In the first chapter, Herman and Chomsky describe the political economy and derive their "propaganda model" from it. This propaganda model has "five filters" as follows: 1. Size, ownership, and profit orientation; 2. The advertising license to do business; 3. Sourcing mass media news; 4. Flak and the enforcers; 5. Anti-communism as a control mechanism.
All of these aspects come together as filters for a system of self-censorship and deceit, whether conscious or unconsciously, directed towards the population to sustain the prevalent narrative of the U.S. government and the elite class.
The following six chapters are case studies in which the authors take a look at various topics, how they were reported by the mass media and what happened in reality. These studies includes comparisons between the regimes and elections in El salvador/Guatemala and Nicaragua, the supposed plot to kill the pope and the war in Vietnam.
In each of these examples it becomes clear that the mass media closely adheres to the government's narrative, elite consensus and the exclusion of dissident opinion. Additionally, a dichotomy reveals itself in which the media unneedingly villianizes the enemies of the state whilst blatantly defending repressive dictatorships backed by the U.S. . While Herman and Chomsky analyze various news articles and TV broadcasts covering the topics, they also dive into many extensive statistics, backing their thesis.
Moreover, the book is also quite the valuable repository of history. It covers the dictatorships and elections of El salvador and Guatemala and U.S. atrocities and war crimes committed in Indochina. Particularly, the invasion of Vietnam and the bombing of Laos and Cambodia, which I knew only very little about until now.
After reading Manufacturing Consent, I often came to notice fragments of this progaganda model myself. I can't help but think of the relevancy found in the media concerning the war in Ukraine. When a missle first landed in Poland, the media was quick on their feet to report that it was a russian attack, according to "government officials". A few days later it was quickly established that it was most likely a Ukrainian missle that had malfunctioned, however.
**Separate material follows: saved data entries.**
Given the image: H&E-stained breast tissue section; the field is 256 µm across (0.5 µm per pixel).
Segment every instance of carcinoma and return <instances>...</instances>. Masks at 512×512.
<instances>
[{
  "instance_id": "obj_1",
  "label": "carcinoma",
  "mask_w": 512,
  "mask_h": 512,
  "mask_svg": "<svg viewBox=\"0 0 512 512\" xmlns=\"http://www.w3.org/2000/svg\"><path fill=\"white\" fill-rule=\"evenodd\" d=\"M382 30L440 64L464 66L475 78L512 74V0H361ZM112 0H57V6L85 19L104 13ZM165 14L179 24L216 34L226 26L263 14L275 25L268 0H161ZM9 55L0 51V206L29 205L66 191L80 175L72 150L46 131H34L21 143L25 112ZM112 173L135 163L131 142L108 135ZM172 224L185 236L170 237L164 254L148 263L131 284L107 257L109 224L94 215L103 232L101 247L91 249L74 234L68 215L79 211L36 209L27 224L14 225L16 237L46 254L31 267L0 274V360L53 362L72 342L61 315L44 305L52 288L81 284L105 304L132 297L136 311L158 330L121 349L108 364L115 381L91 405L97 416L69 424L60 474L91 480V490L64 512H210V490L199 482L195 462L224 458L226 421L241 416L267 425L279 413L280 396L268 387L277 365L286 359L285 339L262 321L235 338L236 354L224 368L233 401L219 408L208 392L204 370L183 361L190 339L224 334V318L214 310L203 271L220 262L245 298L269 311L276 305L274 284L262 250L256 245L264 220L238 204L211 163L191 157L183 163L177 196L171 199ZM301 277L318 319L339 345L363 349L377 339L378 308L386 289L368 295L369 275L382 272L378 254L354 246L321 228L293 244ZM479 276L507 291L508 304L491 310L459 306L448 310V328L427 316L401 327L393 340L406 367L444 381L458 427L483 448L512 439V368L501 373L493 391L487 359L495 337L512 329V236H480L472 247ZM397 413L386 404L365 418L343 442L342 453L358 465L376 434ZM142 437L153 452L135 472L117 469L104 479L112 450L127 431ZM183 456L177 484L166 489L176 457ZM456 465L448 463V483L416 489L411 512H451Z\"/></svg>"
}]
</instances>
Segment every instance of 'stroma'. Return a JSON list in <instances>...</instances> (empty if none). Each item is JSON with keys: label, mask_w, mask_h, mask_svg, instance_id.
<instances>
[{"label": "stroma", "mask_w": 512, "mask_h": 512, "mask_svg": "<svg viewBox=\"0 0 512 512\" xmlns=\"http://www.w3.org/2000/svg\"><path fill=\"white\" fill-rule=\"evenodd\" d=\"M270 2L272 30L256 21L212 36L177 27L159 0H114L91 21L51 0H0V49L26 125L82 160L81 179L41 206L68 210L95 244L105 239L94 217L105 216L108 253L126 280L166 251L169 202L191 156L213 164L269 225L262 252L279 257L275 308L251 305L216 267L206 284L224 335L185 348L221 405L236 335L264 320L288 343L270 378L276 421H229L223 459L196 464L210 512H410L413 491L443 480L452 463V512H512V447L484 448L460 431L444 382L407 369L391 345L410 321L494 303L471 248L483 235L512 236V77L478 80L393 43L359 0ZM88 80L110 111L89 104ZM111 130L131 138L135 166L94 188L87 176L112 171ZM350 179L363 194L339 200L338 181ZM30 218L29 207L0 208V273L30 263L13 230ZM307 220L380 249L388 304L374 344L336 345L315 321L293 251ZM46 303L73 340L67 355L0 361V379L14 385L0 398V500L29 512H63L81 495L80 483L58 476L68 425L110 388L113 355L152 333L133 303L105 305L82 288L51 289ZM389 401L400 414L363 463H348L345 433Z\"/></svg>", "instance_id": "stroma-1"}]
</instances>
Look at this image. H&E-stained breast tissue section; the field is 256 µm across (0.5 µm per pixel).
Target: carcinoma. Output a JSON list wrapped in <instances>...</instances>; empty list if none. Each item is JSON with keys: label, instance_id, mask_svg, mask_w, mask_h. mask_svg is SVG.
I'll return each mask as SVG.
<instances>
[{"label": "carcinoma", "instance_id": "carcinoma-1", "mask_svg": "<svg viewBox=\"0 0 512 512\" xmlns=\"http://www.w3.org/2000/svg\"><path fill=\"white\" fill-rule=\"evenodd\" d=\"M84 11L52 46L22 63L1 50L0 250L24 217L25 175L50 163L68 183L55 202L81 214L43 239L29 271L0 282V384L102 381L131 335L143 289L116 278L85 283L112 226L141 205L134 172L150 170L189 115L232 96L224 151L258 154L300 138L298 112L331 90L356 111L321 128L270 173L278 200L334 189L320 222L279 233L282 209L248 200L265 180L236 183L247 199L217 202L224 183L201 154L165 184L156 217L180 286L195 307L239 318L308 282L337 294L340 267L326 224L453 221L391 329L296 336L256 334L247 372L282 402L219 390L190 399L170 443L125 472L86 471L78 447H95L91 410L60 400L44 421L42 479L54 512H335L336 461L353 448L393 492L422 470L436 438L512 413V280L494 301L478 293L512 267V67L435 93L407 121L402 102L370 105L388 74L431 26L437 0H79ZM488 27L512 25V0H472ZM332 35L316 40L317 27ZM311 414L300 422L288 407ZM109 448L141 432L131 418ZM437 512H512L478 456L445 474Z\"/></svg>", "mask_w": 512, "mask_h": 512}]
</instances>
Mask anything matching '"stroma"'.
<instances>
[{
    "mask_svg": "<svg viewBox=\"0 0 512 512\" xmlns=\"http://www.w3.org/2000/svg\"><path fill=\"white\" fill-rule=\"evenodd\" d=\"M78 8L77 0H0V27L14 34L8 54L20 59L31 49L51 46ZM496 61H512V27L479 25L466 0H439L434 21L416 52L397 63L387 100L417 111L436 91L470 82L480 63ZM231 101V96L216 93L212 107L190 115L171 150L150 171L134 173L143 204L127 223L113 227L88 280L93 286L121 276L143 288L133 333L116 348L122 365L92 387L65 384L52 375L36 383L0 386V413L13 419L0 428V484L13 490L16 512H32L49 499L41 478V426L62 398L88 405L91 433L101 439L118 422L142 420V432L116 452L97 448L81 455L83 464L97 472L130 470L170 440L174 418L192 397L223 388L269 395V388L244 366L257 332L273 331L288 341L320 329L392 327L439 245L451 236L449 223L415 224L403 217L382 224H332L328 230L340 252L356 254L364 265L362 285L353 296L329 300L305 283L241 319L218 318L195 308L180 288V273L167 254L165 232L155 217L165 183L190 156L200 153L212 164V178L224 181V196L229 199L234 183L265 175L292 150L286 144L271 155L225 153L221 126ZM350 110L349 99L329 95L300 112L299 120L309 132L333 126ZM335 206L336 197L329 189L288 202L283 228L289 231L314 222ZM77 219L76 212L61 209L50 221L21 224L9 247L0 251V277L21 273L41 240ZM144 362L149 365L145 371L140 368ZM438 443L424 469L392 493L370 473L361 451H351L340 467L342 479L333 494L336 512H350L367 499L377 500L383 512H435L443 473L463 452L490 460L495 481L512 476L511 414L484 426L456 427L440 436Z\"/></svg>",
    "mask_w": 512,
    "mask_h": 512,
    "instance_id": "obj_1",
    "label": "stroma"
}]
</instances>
Furthermore, when Russia first invaded and it was extensively reported on, many people were quick to call it systematic racism. This was because other wars and tragedies from the global south were not being reported on. Instead I now believe that Herman's and Chomsky's propaganda model provides a much better answer as to why these tragedies aren't being reported on. Part of it is the difference between "worthy" and "unworthy" victims. That is, the mass media claims the victims of the global north as worthy since they fit best into the picture of the government's foreign policy and serve elite interest. All the while, the victims of the global south are deemed unworthy since they are either harmful to the manufacturing of consent to be governed or they outright have no use in the business model of the media.
Even so, although the given case studies and examples were necessary to convince the reader and to back their thesis, they were quite detailed and extensive. Of course details and vast amounts of information are important to make their case and to have the reader get a proper picture of the individial topics, however it also led to the problem of having the book become a bit boring after a while. Aside from that, the language used was also a bit difficult at times with some complex sentence structures and unique choice of words.
Finally, I very highly recommend this book to anyone as it brings forth an immensely important topic of how our beloved "free" and "independent" media is anything but that. Manufacturing Consent will have you thinking critically when looking at any sort of media by the end of it.